11. The staff corps was stabilized and retirement packages were negotiated with older staff members while efforts were made to develop and retain new entrants with pleasant working conditions, proper salary packages, medical, pension and disability benefits that did not exist before. Today, the staff is extremely stable and there is only a slight staff turnover with a gradual age distribution of staff which makes sustainability a given.
12. Since 2019, Pretoria FM has annually presented the Aitsa Afrikaans Music Awards where recognition is given to successful new releases of Afrikaans music in all its genres. The fourth Aitsa Afrikaans music awards will take place this year on 19 September 2023.

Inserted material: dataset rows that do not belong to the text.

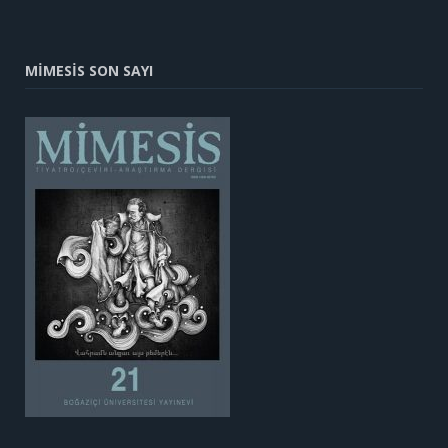
MİMESİS SON SAYI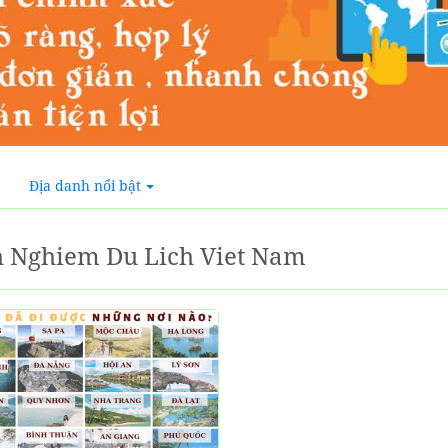
Địa danh nổi bật
 Nghiem Du Lich Viet Nam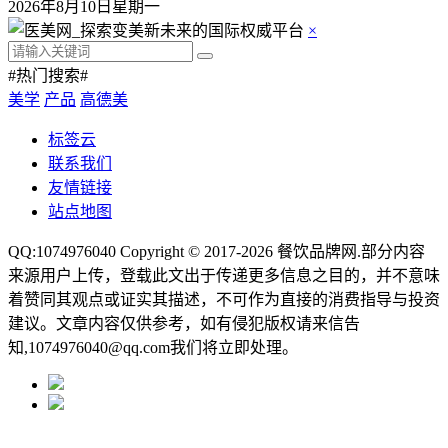
2026年8月10日星期一
×
#热门搜索#
美学
产品
高德美
标签云
联系我们
友情链接
站点地图
QQ:1074976040 Copyright © 2017-2026
餐饮品牌网
.部分内容
来源用户上传，登载此文出于传递更多信息之目的，并不意味
着赞同其观点或证实其描述，不可作为直接的消费指导与投资
建议。文章内容仅供参考，如有侵犯版权请来信告
知,1074976040@qq.com我们将立即处理。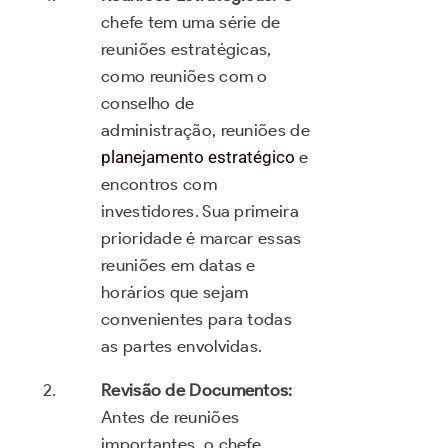
chefe tem uma série de
reuniões estratégicas,
como reuniões com o
conselho de
administração, reuniões de
planejamento estratégico
e
encontros com
investidores. Sua primeira
prioridade é marcar essas
reuniões em datas e
horários que sejam
convenientes para todas
as partes envolvidas.
Revisão de Documentos:
Antes de reuniões
importantes, o chefe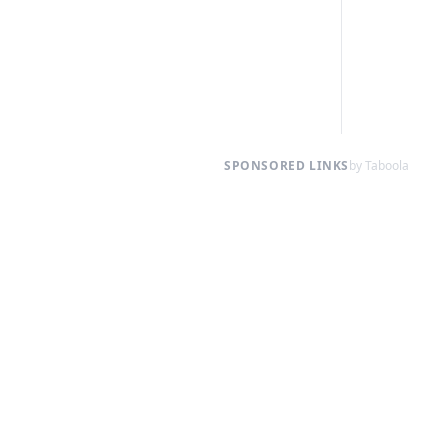
SPONSORED LINKS
by Taboola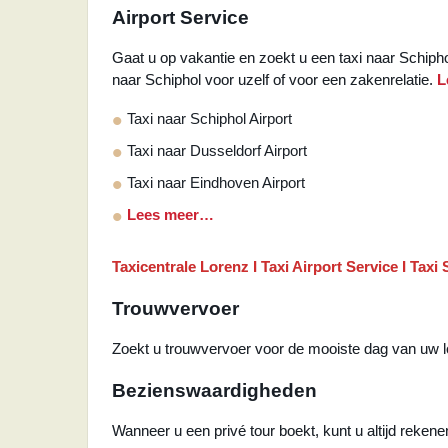
Airport Service
Gaat u op vakantie en zoekt u een taxi naar Schiphol?
naar Schiphol voor uzelf of voor een zakenrelatie.
L
Taxi naar Schiphol Airport
Taxi naar Dusseldorf Airport
Taxi naar Eindhoven Airport
Lees meer…
Taxicentrale Lorenz I Taxi Airport Service I Taxi
Trouwvervoer
Zoekt u trouwvervoer voor de mooiste dag van uw le
Bezienswaardigheden
Wanneer u een privé tour boekt, kunt u altijd rekene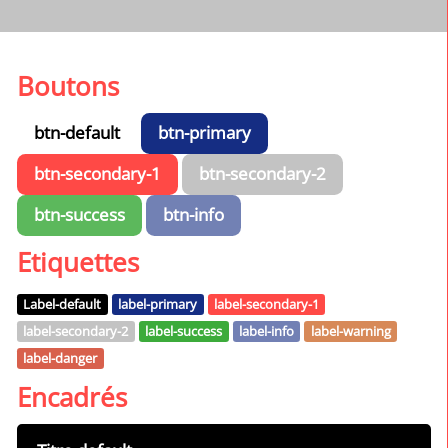
Boutons
btn-default
btn-primary
btn-secondary-1
btn-secondary-2
btn-success
btn-info
Etiquettes
Label-default
label-primary
label-secondary-1
label-secondary-2
label-success
label-info
label-warning
label-danger
Encadrés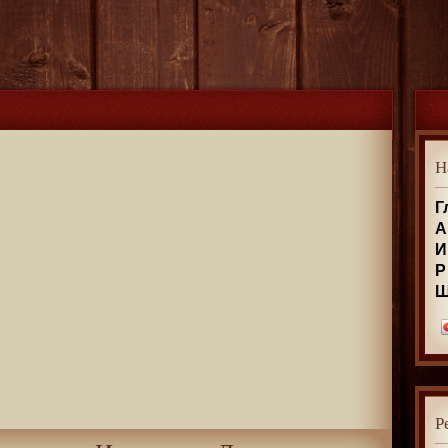
Н
Г
А
И
Р
Р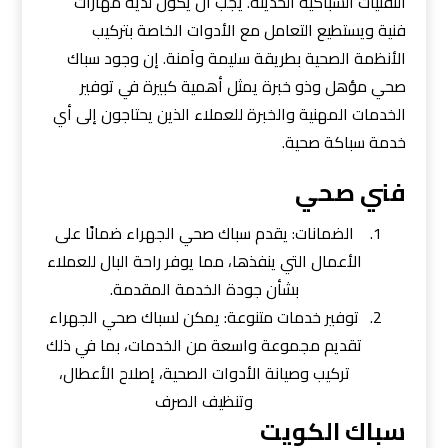
التقنيات السباكية الحديثة. يجب أن يكون لديه مهارات
فنية ويستطيع التعامل مع الأدوات الخاصة بتركيب
الأنظمة الصحية بطريقة سليمة وآمنة. إن وجود سباك
صحي مؤهل وذو خبرة يمثل أهمية كبيرة في توفير
الخدمات المهنية والخبرة للعملاء الذين يحتاجون إلى أي
خدمة سباكة صحية.
فني صحي
الضمانات: يقدم سباك صحي الجهراء ضمانًا على
الأعمال التي ينفذها، مما يوفر راحة البال للعملاء
بشأن جودة الخدمة المقدمة.
توفير خدمات متنوعة: يمكن لسباك صحي الجهراء
تقديم مجموعة واسعة من الخدمات، بما في ذلك
تركيب وصيانة الأدوات الصحية، إصلاح الأعطال،
وتنظيف الصرف
سباك الكويت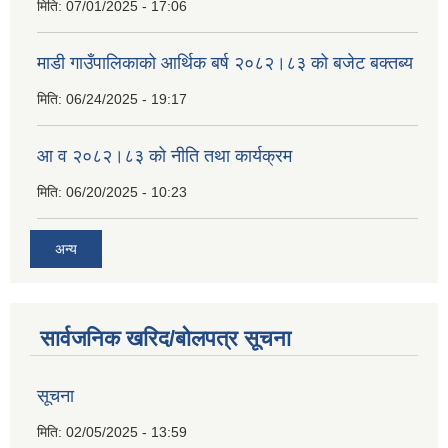
मिति:
07/01/2025 - 17:06
माडी गाउँपालिकाको आर्थिक बर्ष २०८२।८३ को बजेट बक्तब्य
मिति:
06/24/2025 - 19:17
आ व २०८२।८३ को नीति तथा कार्यक्रम
मिति:
06/20/2025 - 10:23
अन्य
सार्वजनिक खरिद/बोलपत्र सूचना
सूचना
मिति:
02/05/2025 - 13:59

The purpose of existence of Pretoria FM is to promote Afrikaans as a language, and also Afrikaners’ cultural, religious and family values. That is why Pretoria FM offers a nationwide network of Afrikaans stations known for their independent reporting, quality programs and a pleasant listening atmosphere in Afrikaans
The future is one in which Pretoria FM will constantly renew itself, without abandoning its raison d’ĂȘtre and raison d’ĂȘtre.
In the digital age, FM becomes one of several channels appreciating the message of a radio station being broadcast, social media platforms and channels such as YouTube and Spotify compete to offer content to a hungry listening community. Pretoria FM will take its place there too.
Pretoria FM will remain a listening companion and a home companion for its listeners and community from Afrikaner ranks. Every mobile phone in the hand of every Afrikaner man or woman, regardless of whether he or she lives in Pretoria, Paris, Perth, New York or London, can become a radio that continues to bring the message of hope, faith and life in Afrikaans not only in Pretoria and the northern provinces, but over the green hills of KwaZulu-Natal, the golden Free State plains, the arid Karoo, the mountains, valleys and beaches of the Cape and to every corner of the earth.
Thirty years ago, Rev. Mossie van den Berg when asked “what now?” said “now we just go on”.
Today “keep going” and we grow and build and make sure that nothing will drive us out of this land that is our home, but that our message is heard:
“We keep
yes we keep going
To fly the flame of freedom to the moon,
We your myrrh’s side, your tent in Bethlehem,
There is little we can do, we are Pretoria FM.”